UK prime minister David Cameron has promised to hold an in-out vote on Britain’s membership of the EU before the end of 2017, a move that has worried many large and small exporters here because Britain imports so many goods and services from Ireland.
The IEA estimates the chances of Britain voting to exit are low — it evaluates the risk at 10% — but wants the two countries to work harder to establish ways that they could strengthen trading ties ahead of the 2017 vote.
At a business briefing, IEA chief executive Simon McKeever said a process would be important to underline the key trading role the UK plays for Ireland, but to emphasise to the British public the major role Ireland plays as a major importer of British goods too.
“The possibility of a so-called ‘Brexit’ is extremely serious, not just for Ireland, but for the UK, EU and US,” said Mr McKeever.
“We all know how important a trading partner the UK is to Ireland, but Ireland is also a very important export market for the UK.
"It is therefore of vital importance that the Irish government prepares for that unlikely possibility, and that both governments work together to put measures in place to secure the bilateral trade relationship no matter what the outcome of the UK referendum.”

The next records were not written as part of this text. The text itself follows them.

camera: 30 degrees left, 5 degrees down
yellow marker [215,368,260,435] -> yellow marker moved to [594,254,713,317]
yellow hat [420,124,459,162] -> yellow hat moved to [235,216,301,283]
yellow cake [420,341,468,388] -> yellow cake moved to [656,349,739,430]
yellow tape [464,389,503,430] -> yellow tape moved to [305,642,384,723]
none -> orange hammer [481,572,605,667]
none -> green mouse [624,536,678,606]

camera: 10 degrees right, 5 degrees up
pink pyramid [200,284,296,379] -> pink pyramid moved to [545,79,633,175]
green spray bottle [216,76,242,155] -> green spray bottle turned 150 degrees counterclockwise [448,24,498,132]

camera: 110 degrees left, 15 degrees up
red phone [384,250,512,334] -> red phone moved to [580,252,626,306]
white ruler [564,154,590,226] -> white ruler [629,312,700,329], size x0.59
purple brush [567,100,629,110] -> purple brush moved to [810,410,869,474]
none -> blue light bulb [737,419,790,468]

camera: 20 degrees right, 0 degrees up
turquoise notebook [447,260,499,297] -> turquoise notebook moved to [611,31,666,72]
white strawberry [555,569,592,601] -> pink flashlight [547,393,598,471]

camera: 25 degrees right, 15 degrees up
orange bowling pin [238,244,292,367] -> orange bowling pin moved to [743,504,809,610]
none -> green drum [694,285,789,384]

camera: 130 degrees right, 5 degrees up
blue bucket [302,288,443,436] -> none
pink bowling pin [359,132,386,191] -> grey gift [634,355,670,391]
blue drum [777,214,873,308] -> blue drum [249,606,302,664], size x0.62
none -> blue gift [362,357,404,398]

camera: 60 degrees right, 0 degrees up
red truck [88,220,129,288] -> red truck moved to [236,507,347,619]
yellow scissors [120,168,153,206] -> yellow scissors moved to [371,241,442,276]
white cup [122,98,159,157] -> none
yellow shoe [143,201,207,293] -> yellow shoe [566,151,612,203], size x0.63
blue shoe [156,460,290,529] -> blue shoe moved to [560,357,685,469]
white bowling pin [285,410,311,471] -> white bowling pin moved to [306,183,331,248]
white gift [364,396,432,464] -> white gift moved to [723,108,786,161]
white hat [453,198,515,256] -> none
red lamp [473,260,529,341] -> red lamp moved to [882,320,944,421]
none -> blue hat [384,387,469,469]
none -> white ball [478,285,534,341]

The IEA estimates that a ‘Brexit’ would damage Irish economic growth in the first year, as trade was disrupted and energy prices would rise because of Ireland’s reliance on gas and fuel from Britain.
In the longer term, however, Ireland could benefit by attracting the foreign investments in financial institutions that would otherwise go to the City.
International banks may look to Ireland as a settled member of the EU and base their operations in the event of the UK exiting the EU.
Economist Ana Boata said: “The impact of UK’s exit from the EU will have both positive and negative effects on Ireland. In the short term, there will be painful economic dislocation as the two close trading partners adjust to the UK’s non-EU status and Ireland finds new markets.
“The longer term gain could include Dublin attracting significant investment flows from London, notably in the financial, chemicals and pharmaceutical sectors.”
The briefing was attended by Dermot Curran, assistant secretary general with responsibility for the British-Irish and Northern Ireland affairs division at the Department of Taoiseach; Dominick Chilcott, British ambassador to Ireland; Paul Finnerty, group chief executive at ABP Food Group; and Stephen Keogh, head of William Fry’s London office.